Fiches pratiques — 12 septembre 2014

Bail commercial
Le contrat de bail commercial est fixé pour une durée précise. Le locataire comme le bailleur doivent respecter quelques règles au moment de son expiration, tant pour son renouvellement que pour la révision du loyer.


Les règles générales :

Quand le contrat de bail commercial arrive à son terme (au bout de 9 ans minimum), le propriétaire du fonds de commerce exploité dans les locaux bénéficie du droit de renouvellement, s’il y a exercé son activité depuis plus de 3 ans.
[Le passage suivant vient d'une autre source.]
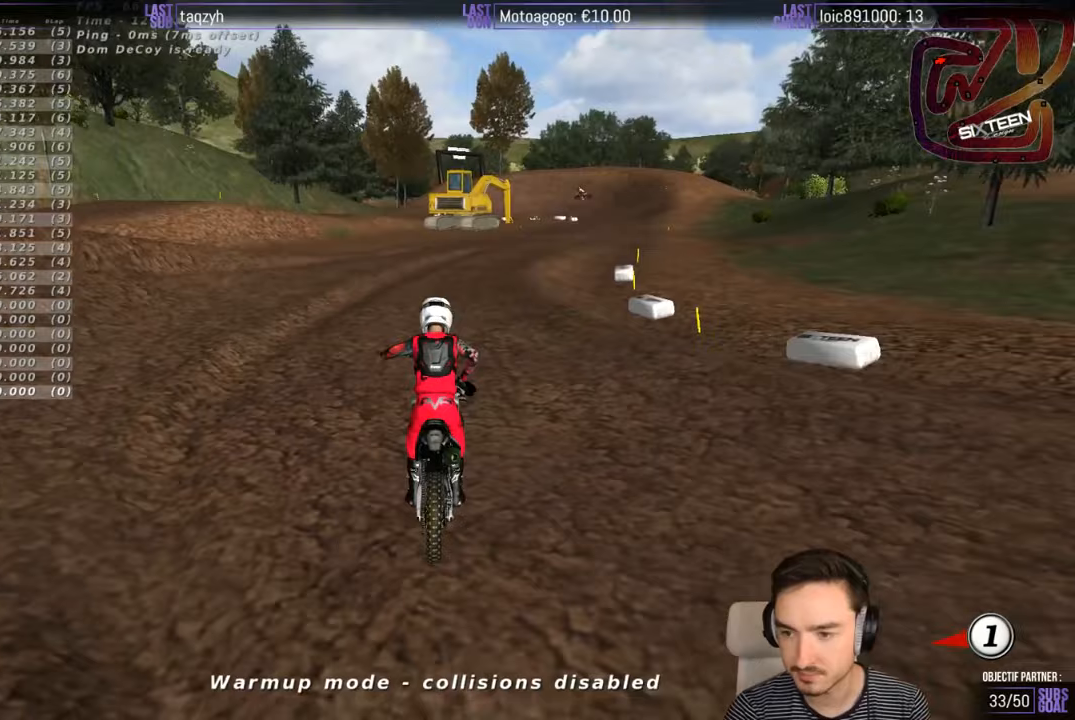
{"buttons": ["R2"], "left_stick": "up", "right_stick": "center", "events": [[50, "left_stick", "up-left"], [167, "left_stick", "up"], [317, "X", "up"], [317, "Y", "up"]]}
Le locataire doit, dans les 6 mois qui précèdent l’expiration du bail, en demander le renouvellement au bailleur par acte d’huissier.

L’acte doit mentionner, sous peine de nullité : « Dans les 3 mois de la signification de la demande en renouvellement, le bailleur doit, dans les mêmes formes, faire connaître au demandeur s’il refuse le renouvellement en précisant les motifs de ce refus. À défaut d’avoir fait connaître ses intentions dans ce délai, le bailleur est réputé avoir accepté le principe du renouvellement du bail précédent ».

Le bailleur peut accepter le renouvellement en gardant le silence pendant 3 mois ou par acte d’huissier.

S’il le refuse, l’acte d’huissier notifiant le refus de renouvellement doit, sous peine de nullité, indiquer que le locataire peut le contester ou demander le paiement d’une indemnité d’éviction, en saisissant le tribunal, dans un délai de 2 ans.

Renouvellement avec modification du loyer :

Si le bailleur souhaite modifier le montant du loyer, il doit engager une procédure de renouvellement en transmettant d’abord un congé au locataire par acte d’huissier, 6 mois avant la fin du bail. Il fixe le montant du loyer du bail renouvelé.

Le locataire peut alors :

• soit accepter le renouvellement et le nouveau loyer, en gardant le silence ou en donnant son accord par acte d’huissier.

• soit accepter le renouvellement mais refuser le nouveau loyer, ce qui le conduit vers la commission départementale de conciliation, ou le Tribunal de Grande Instance si aucune conciliation n’est possible.

L’augmentation du loyer au moment du renouvellement est soumise aux mêmes règles de plafonnement que la révision effectuée en cours de bail.

En cas de renouvellement, tant que le bail n’a pas dépassé 12 ans, il faut multiplier l’ancien loyer par le dernier indice connu, puis le diviser par l’indice de référence en vigueur à la date de la précédente révision.

Le plafonnement du loyer renouvelé ne s’applique pas en cas de modifications importantes des caractéristiques du local, de la destination des lieux, des obligations des parties ou des facteurs locaux de commercialité ou si le bail initial a été conclu pour une durée supérieure à 9 ans.

En cas de litige :

En cas de désaccord sur le loyer au moment du renouvellement du bail (sauf révision triennale), et après échec d’une solution amiable, il est nécessaire de saisir la commission départementale de conciliation des baux commerciaux, généralement située auprès de la préfecture. La saisine préalable de cette commission est obligatoire.

La commission n’est pas compétente, en revanche, lorsque le litige porte sur la révision du loyer en cours de bail.

Si l’affaire n’est pas résolue devant la commission, elle peut être portée devant le président du Tribunal de Grande Instance , appelé « juge des loyers ».

Les parties au contrat peuvent décider d’appliquer la clause d’échelle mobile ou d’indexation, et non le plafonnement : le loyer est indexé automatiquement sur la variation de l’indice retenu dans le contrat selon une périodicité déterminée. Si le loyer augmente de plus du 1/4 par rapport au prix précédemment fixé, le bailleur ou le locataire peut alors demander la révision judiciaire du loyer.